→ **Source data**:

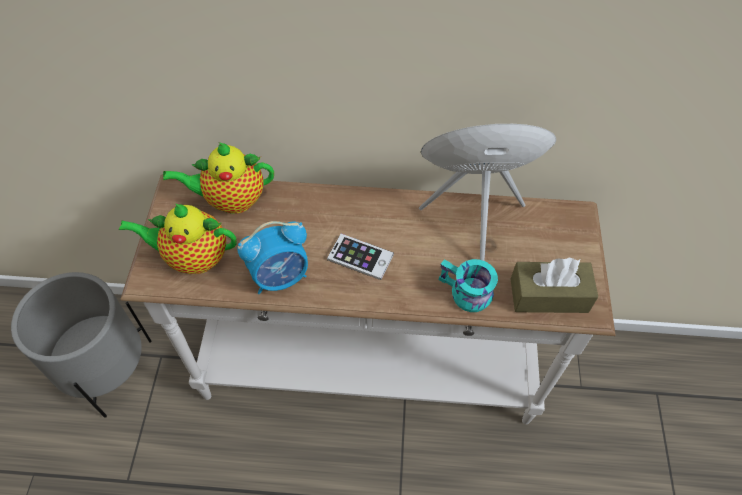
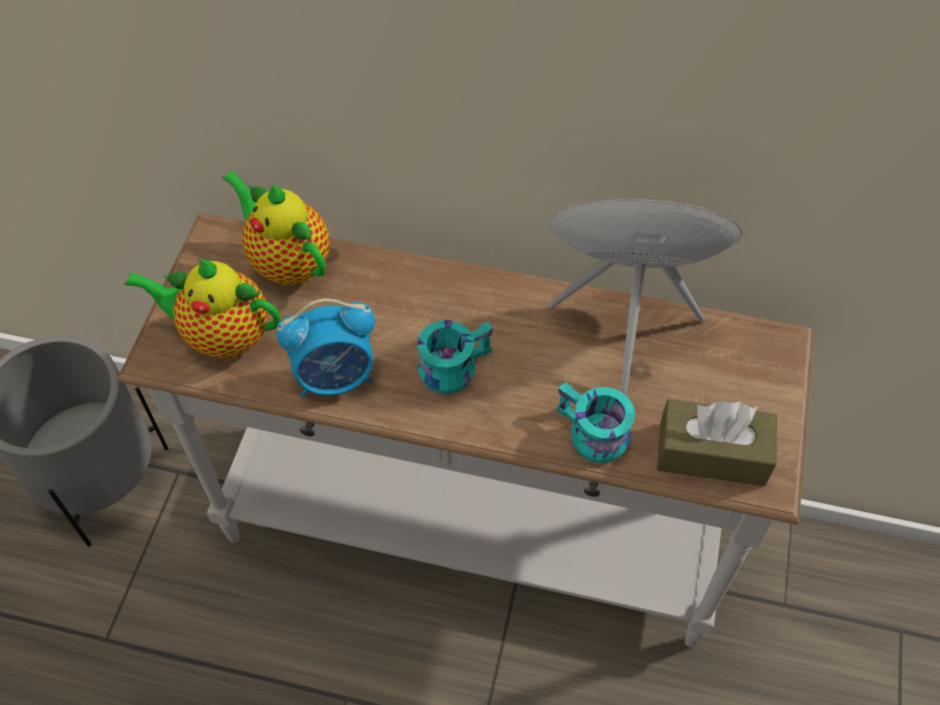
camera: 10 degrees right, 0 degrees up
(231, 200) = (287, 262): teapot -> teapot turned 45 degrees clockwise
(360, 257) = (452, 364): phone -> turquoise mug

→ **What is required**: Write the material above out again exactly. Omit every image.

→ **Output for this task**:
camera: 10 degrees right, 0 degrees up
(231, 200) = (287, 262): teapot -> teapot turned 45 degrees clockwise
(360, 257) = (452, 364): phone -> turquoise mug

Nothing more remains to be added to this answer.